Look, I am the last person to criticize how someone looks at the gym. That would be due to my usual getup: 80s scrunchie, high school band Tshirt, Wal-didas pants and sweaty, lobster-red face.
But there is a certain look I just can't stand. And this one goes to all the ladies. It begins with the hair. Leaving your hair down, perfectly placed? That means you're probably going level 1 on the elliptical. For 18 minutes. Just enough to avoid breathing hard. Then comes the jewelry. Big hoop earrings? Hope they don't get stuck in your luxurious hair.
The rest has to do with the outfit. Victoria's Secret tank top with matching "exercise" pants? Or the halter top sports bra? Listen, folks. This is Pure Fitness, one of the cheapest gyms in the Valley of the Sun.
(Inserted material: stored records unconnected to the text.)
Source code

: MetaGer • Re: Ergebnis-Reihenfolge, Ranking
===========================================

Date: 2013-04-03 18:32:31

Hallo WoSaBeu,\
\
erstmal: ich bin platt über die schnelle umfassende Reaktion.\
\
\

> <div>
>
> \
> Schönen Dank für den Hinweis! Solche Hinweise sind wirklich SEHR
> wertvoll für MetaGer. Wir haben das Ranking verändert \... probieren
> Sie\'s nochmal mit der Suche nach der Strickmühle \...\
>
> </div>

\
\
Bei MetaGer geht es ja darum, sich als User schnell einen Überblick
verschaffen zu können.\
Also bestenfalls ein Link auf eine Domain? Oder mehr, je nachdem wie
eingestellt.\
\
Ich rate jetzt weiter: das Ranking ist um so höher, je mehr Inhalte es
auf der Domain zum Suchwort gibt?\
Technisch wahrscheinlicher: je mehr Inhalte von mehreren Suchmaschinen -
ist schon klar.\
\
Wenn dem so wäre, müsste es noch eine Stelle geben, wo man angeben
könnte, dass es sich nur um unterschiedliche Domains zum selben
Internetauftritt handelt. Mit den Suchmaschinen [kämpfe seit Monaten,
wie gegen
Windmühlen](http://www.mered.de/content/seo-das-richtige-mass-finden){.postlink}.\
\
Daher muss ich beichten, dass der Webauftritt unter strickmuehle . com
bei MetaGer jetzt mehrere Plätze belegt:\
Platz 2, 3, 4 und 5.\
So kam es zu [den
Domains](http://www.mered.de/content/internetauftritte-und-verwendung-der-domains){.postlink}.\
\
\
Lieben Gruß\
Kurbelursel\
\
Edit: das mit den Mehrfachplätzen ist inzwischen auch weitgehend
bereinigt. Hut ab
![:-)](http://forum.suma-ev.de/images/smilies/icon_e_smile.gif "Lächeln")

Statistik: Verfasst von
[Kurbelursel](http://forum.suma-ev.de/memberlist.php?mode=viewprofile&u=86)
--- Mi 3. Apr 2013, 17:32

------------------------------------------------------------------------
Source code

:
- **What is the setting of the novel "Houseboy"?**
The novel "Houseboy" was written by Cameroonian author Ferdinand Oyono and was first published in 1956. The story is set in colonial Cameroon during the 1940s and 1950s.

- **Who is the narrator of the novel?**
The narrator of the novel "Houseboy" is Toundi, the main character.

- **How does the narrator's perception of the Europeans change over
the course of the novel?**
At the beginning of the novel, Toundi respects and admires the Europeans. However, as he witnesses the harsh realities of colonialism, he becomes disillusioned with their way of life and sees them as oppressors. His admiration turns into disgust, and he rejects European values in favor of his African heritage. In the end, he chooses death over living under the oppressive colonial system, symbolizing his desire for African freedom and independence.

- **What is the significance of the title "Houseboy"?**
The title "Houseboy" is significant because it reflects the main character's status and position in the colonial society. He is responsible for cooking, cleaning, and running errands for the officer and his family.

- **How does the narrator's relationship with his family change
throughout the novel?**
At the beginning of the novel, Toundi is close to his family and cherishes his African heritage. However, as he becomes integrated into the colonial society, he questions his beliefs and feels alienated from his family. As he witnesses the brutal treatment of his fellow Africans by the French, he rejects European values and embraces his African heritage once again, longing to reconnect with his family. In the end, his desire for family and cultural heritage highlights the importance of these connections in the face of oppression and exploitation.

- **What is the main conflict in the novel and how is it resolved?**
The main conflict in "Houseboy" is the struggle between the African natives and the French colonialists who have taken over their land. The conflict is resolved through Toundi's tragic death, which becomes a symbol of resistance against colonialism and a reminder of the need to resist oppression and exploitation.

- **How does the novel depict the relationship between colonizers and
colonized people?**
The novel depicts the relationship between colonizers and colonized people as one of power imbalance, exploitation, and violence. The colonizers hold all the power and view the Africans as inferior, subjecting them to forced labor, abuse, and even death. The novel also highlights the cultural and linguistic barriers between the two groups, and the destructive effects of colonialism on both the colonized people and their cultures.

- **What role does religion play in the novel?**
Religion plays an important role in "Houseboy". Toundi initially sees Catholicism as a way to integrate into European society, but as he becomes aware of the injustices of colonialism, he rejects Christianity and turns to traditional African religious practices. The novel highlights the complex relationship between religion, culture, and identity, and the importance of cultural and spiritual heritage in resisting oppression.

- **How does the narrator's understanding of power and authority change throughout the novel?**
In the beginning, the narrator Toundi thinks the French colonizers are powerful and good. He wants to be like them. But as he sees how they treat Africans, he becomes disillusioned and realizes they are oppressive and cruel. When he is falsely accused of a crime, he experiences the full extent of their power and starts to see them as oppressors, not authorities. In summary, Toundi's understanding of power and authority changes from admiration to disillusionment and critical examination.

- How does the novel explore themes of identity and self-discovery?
The only thing you're going to attract is some sweaty riff raff. And this is some of the riffiest raff you've ever seen. This is not LA Fitness, or even the gym at Arizona State. Put on a freakin T-shirt! Please! Show off your Bud Lite abs at Martini Ranch, why don't cha?
I'm not saying everyone should look like me. I probably shouldn't even look like me. But if you aren't there to run until you're coughing, you don't even deserve to beep your card at the door.